PORT-AU-PRINCE (Reuters) – Impoverished Haiti, long afflicted by political turmoil and natural disasters, will hold presidential and legislative elections on Sunday under the scourge of a deadly cholera epidemic.
With dozens of cholera victims dying each day and the death toll climbing well over 1,250, Haitians are being asked to elect a new president, a 99-member parliament and 11 members of the 30-seat Senate to lead the recovery of the Caribbean nation following a crippling January earthquake.
Reports that Nepalese UN peacekeepers brought the cholera to Haiti — a theory rebuffed as inconclusive so far by the United Nations — have triggered anti-UN riots and protests, complicating both the task of organizing the polls and the struggling international aid response to the cholera outbreak.
Here are some questions and answers about the elections:
Can Haiti hold successful elections under such conditions?
Haiti’s government has not moved to postpone the polls and Edmond Mulet, the head of the 12,000-strong UN peacekeeping mission in Haiti (MINUSTAH), says the logistical, technical and security aspects are in place to hold credible elections.

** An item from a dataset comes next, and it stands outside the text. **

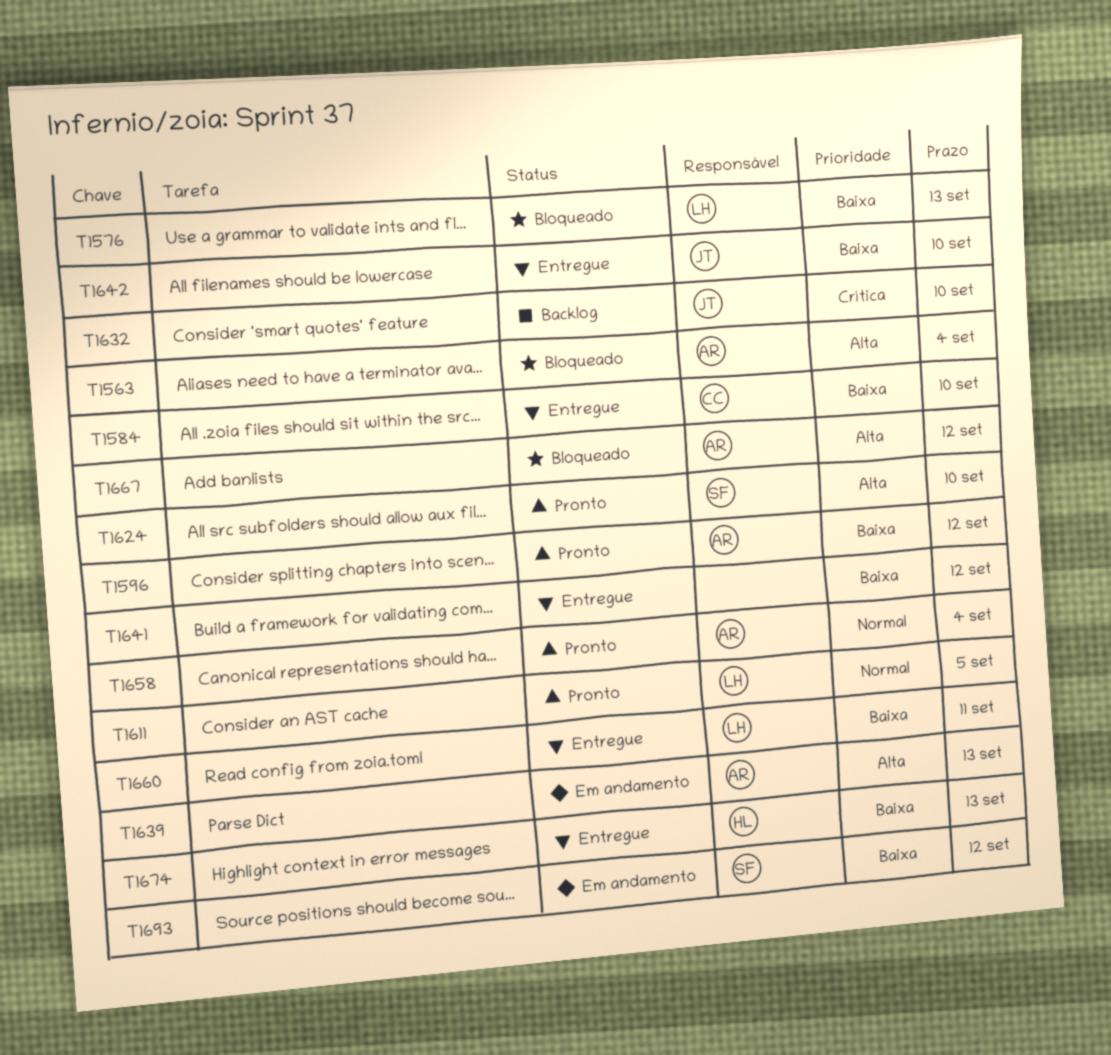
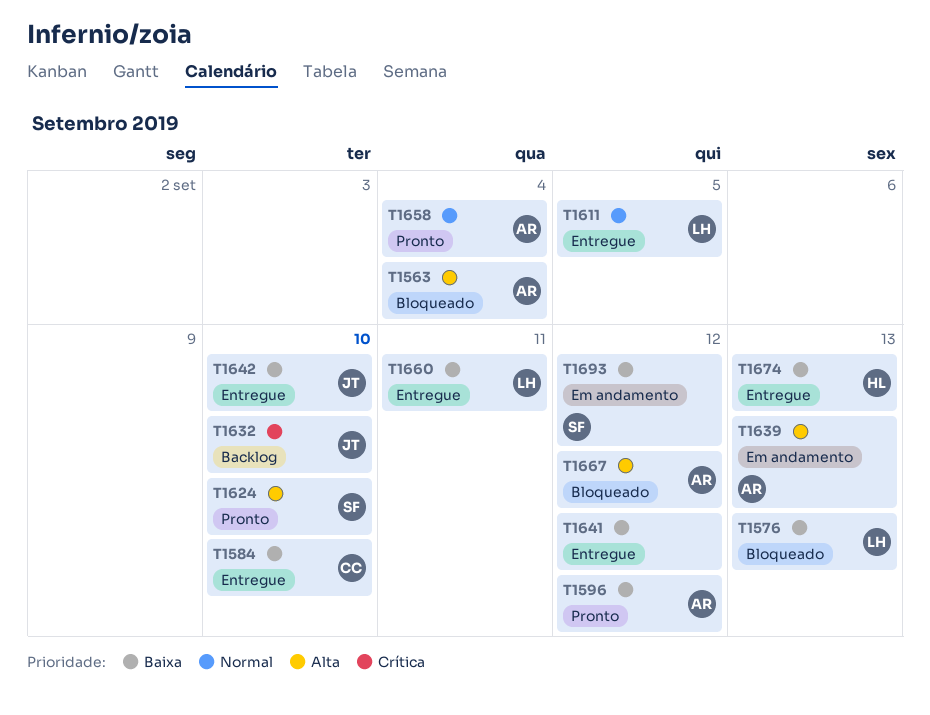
T1611, status: Pronto -> Entregue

But the raging cholera epidemic has created a new national emergency for Haiti, stirring anger, fear and uncertainty among its population of 10 million who are already traumatized from the January 12 earthquake that killed more than 250,000 people.
Election campaigning was cut back in the central regions worst affected by the cholera and was further disrupted in the north by several days of anti-UN riots last week in which at least two people were killed and dozens wounded.
UN personnel have been helping to set up polling stations and with the distribution of ballot papers. But their logistical resources have been stretched as planes, helicopters, trucks and troops are also needed to assist the UN-led international cholera response which aid workers say is currently not enough to stem the epidemic.
The violent anti-UN riots in the northern city of Cap-Haitien have raised questions about whether the UN peacekeepers can effectively fulfil their electoral security role, if they themselves are the targets of attacks.
UN officials blame the anti-UN attacks on criminal and political “spoilers” bent on sabotaging the Nov. 28 elections.
Some politicians wonder whether voters will participate when they are preoccupied with escaping the cholera and eking out a daily livelihood in a country with an economy shattered by the earthquake 10 months ago.
Several of the 19 presidential candidates have called for the vote to be postponed. But UN mission chief Mulet says “the vast majority of Haitians want elections.”
Many politicians and analysts say the risks of not holding elections in the volatile country and the dangers of creating a political vacuum far outweigh the humanitarian, logistical and security challenges of going ahead with the polls.
“Neither the earthquake, nor the cholera can stop the elections,” Mirlande Manigat, a former Haitian first lady and one of the leading presidential candidates, told Reuters.
Can the vote be free, fair and transparent?
Apart from the organizational challenges of the Nov. 28 elections, the polls also face credibility issues in a country where electoral politics have for years been polarizing and contentious, and often chaotic and violent.
Doubts have been cast on the impartiality of the electoral authority, the Provisional Electoral Council (CEP), which has registered 19 presidential candidates, 120 Senate and 900 Chamber of Deputies candidates, and 66 political parties.
“Unresolved discord between the executive and opposition parties over the CEP’s composition and perceived bias in favour of outgoing President Rene Preval adds to the credibility challenge,” the Brussels-based International Crisis Group (ICG) said in a report last month on the Haitian electoral process.
A group of US Democratic lawmakers also expressed concerns in October that the electoral council had excluded from the polls candidates from more than a dozen parties, including the country’s largest, Fanmi Lavalas, loyal to exiled former President Jean-Bertrand Aristide.
The lawmakers told US Secretary of State Hillary Clinton that “running transparently unfair, exclusive elections, with the support of the international community” could be a “recipe for disaster” for the future of Haiti.